Reproduce the records from their first line through the line containing "collection date: 1951-01-06/1951-01-20", inclusive, with no changes.

MATERIALS PROVIDED start

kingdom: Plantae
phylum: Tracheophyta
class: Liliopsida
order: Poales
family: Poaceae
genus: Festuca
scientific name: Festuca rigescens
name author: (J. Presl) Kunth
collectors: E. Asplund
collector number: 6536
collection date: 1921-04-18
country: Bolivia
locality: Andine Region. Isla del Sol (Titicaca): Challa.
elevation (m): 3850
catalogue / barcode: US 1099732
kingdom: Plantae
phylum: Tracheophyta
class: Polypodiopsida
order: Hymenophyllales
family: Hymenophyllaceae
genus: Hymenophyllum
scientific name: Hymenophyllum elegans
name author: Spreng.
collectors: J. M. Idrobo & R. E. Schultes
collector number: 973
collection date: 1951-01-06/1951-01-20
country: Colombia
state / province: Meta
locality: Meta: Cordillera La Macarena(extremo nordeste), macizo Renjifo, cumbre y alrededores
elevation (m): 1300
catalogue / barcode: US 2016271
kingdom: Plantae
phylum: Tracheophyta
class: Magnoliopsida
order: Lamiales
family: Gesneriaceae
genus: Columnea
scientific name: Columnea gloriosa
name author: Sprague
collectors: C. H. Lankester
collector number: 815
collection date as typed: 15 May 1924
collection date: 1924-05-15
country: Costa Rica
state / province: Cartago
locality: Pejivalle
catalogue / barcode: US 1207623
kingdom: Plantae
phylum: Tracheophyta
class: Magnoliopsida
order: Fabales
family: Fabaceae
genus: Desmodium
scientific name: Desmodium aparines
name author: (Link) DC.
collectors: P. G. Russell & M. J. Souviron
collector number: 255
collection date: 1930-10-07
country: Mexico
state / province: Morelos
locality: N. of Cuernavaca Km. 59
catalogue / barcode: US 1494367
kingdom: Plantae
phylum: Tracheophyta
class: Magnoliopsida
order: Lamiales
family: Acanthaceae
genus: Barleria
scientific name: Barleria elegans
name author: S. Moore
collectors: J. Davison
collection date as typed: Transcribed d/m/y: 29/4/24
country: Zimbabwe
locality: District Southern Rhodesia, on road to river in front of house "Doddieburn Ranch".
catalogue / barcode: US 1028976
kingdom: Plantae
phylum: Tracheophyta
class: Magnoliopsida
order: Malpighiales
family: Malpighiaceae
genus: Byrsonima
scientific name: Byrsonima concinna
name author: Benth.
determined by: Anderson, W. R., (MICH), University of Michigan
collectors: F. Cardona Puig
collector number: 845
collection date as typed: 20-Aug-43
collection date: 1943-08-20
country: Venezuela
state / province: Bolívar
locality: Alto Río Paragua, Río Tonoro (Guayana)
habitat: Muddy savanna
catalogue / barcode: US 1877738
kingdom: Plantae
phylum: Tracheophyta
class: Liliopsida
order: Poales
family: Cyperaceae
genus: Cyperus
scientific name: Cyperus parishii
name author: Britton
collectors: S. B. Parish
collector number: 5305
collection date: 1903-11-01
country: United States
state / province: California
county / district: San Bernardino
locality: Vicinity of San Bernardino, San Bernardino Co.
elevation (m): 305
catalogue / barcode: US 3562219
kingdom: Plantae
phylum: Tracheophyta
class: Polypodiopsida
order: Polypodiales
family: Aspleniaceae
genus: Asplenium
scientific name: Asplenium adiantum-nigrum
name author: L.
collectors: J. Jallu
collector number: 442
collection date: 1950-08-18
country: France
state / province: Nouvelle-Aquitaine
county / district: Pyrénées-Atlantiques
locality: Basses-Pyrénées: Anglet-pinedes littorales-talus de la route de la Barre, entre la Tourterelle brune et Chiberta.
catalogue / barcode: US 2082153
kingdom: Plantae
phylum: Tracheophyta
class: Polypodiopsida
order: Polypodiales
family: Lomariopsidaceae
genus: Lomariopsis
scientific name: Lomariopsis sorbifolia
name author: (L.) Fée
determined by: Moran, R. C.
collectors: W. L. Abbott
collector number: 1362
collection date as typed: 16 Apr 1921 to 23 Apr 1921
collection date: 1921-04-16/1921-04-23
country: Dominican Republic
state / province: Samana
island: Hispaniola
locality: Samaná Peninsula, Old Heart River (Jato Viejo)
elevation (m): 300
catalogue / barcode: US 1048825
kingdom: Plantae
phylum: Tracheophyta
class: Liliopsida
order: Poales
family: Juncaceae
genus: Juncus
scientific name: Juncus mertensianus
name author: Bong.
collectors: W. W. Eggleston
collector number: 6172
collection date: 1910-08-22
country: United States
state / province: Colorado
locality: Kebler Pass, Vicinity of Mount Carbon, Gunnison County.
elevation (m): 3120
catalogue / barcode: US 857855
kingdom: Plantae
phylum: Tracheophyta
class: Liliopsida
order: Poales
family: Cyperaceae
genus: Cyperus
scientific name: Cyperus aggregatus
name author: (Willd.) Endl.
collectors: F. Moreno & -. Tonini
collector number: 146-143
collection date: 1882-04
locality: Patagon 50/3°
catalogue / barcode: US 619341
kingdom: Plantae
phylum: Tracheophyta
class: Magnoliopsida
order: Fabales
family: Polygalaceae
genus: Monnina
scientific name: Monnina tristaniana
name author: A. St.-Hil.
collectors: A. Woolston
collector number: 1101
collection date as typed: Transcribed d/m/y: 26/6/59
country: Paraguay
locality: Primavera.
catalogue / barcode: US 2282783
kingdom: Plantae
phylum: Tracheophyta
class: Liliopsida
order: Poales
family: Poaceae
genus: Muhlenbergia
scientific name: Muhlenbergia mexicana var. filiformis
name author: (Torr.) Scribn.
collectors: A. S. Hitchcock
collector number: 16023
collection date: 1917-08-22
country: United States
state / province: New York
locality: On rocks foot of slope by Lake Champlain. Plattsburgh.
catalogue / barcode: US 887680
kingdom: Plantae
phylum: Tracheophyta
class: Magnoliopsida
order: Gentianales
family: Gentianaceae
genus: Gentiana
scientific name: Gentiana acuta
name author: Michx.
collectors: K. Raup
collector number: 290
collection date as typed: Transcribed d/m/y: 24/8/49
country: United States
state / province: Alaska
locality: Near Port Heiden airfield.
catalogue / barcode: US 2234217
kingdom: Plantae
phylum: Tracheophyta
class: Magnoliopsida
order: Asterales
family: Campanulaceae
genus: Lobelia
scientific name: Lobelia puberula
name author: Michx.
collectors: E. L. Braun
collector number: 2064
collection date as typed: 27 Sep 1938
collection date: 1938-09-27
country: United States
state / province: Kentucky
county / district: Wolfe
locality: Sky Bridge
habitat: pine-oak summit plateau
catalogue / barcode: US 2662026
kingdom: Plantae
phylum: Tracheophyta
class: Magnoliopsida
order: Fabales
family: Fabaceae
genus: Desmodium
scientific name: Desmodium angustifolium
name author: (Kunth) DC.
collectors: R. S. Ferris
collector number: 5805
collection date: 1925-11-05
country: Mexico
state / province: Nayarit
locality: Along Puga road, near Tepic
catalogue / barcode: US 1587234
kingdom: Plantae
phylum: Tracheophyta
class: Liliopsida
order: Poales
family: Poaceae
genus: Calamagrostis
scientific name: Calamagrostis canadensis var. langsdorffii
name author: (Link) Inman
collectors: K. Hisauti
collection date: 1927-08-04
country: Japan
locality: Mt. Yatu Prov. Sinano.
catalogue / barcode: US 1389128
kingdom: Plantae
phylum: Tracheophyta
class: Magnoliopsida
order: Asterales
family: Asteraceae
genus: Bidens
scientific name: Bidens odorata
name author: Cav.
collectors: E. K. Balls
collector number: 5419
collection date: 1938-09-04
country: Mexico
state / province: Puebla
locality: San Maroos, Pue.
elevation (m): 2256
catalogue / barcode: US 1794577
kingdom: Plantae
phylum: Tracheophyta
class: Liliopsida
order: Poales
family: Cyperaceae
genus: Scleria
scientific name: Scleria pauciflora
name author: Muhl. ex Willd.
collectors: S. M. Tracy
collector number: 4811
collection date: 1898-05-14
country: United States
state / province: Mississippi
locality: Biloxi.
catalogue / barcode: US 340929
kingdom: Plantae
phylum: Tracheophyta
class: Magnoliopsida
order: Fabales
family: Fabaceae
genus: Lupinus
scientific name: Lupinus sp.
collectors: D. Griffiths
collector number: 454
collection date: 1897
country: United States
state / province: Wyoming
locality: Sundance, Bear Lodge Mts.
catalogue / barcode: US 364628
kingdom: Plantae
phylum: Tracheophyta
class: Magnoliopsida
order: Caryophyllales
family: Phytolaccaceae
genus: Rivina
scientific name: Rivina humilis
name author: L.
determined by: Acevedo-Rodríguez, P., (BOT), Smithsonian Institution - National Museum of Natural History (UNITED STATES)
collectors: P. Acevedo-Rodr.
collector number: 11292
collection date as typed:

MATERIALS PROVIDED end

*RESPONSE*.
kingdom: Plantae
phylum: Tracheophyta
class: Liliopsida
order: Poales
family: Poaceae
genus: Festuca
scientific name: Festuca rigescens
name author: (J. Presl) Kunth
collectors: E. Asplund
collector number: 6536
collection date: 1921-04-18
country: Bolivia
locality: Andine Region. Isla del Sol (Titicaca): Challa.
elevation (m): 3850
catalogue / barcode: US 1099732
kingdom: Plantae
phylum: Tracheophyta
class: Polypodiopsida
order: Hymenophyllales
family: Hymenophyllaceae
genus: Hymenophyllum
scientific name: Hymenophyllum elegans
name author: Spreng.
collectors: J. M. Idrobo & R. E. Schultes
collector number: 973
collection date: 1951-01-06/1951-01-20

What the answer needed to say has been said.